Repeat the following data exactly, omitting pictures.

● **DATA SHOWN**:
==================================================

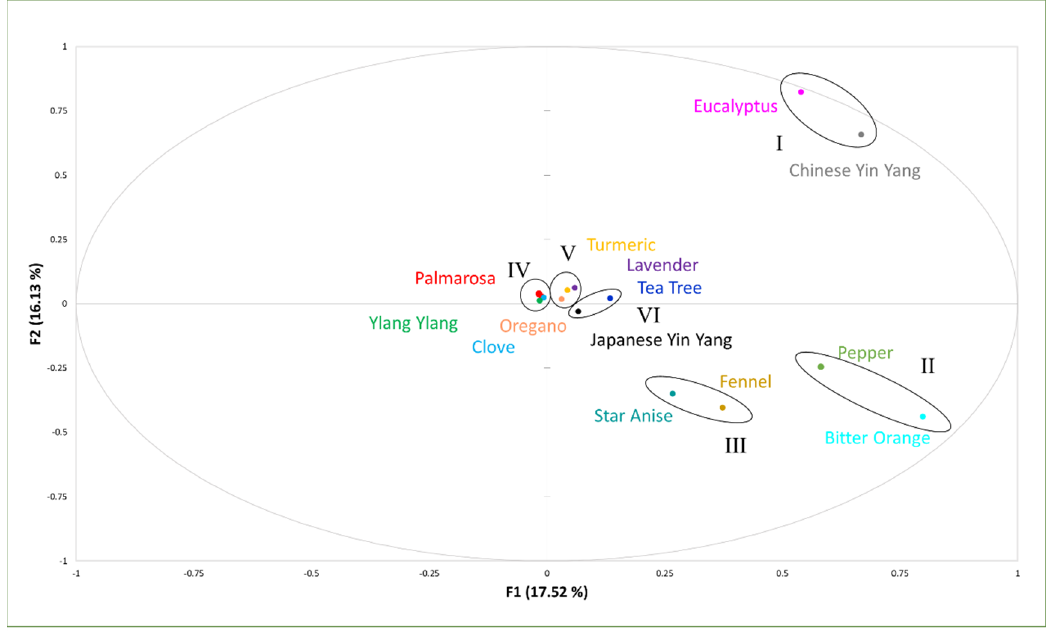
Figure 1. Principal component analysis (PCA) involving compositions of 14 EOs determined by gas-chromatography–mass spectrometry (GC–MS).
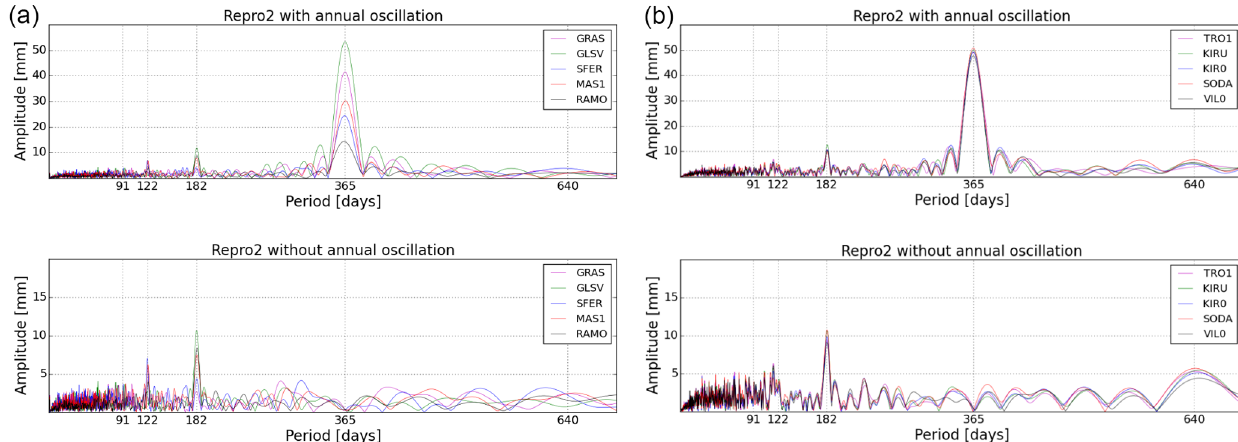
Figure 2. (a) Lomb–Scargle periodograms for GRAS, GLSV, SFER, MAS1 and RAMO stations with the annual oscillation (top) and without it (bottom); (b) Lomb–Scargle periodograms for TRO1, KIRU, KIR0, SODA and VIL0 stations with the annual oscillation (top) and without it (bottom), based on the Repro2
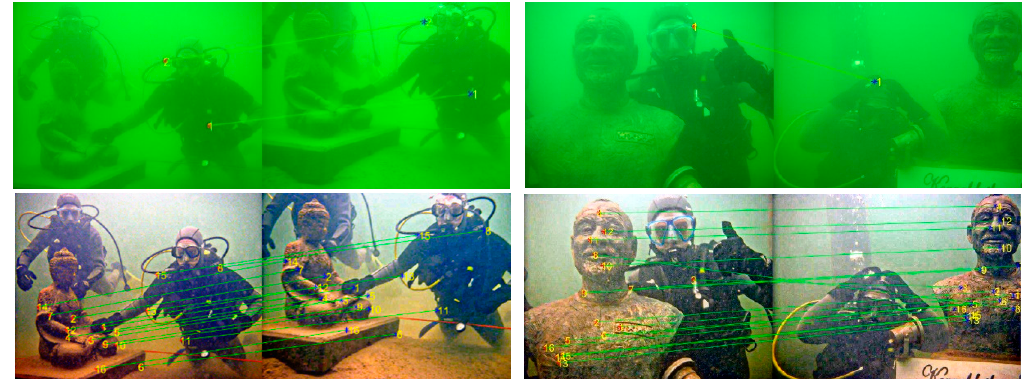
15 of 17 Figure 11. Robustness of the UIQM metric. Feature point matching is one of the basic tasks in computer vision algorithms,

==================================================

● **EXERCISE OUTPUT**:
Figure 1. Principal component analysis (PCA) involving compositions of 14 EOs determined by gas-chromatography–mass spectrometry (GC–MS).
Figure 2. (a) Lomb–Scargle periodograms for GRAS, GLSV, SFER, MAS1 and RAMO stations with the annual oscillation (top) and without it (bottom); (b) Lomb–Scargle periodograms for TRO1, KIRU, KIR0, SODA and VIL0 stations with the annual oscillation (top) and without it (bottom), based on the Repro2
15 of 17 Figure 11. Robustness of the UIQM metric. Feature point matching is one of the basic tasks in computer vision algorithms,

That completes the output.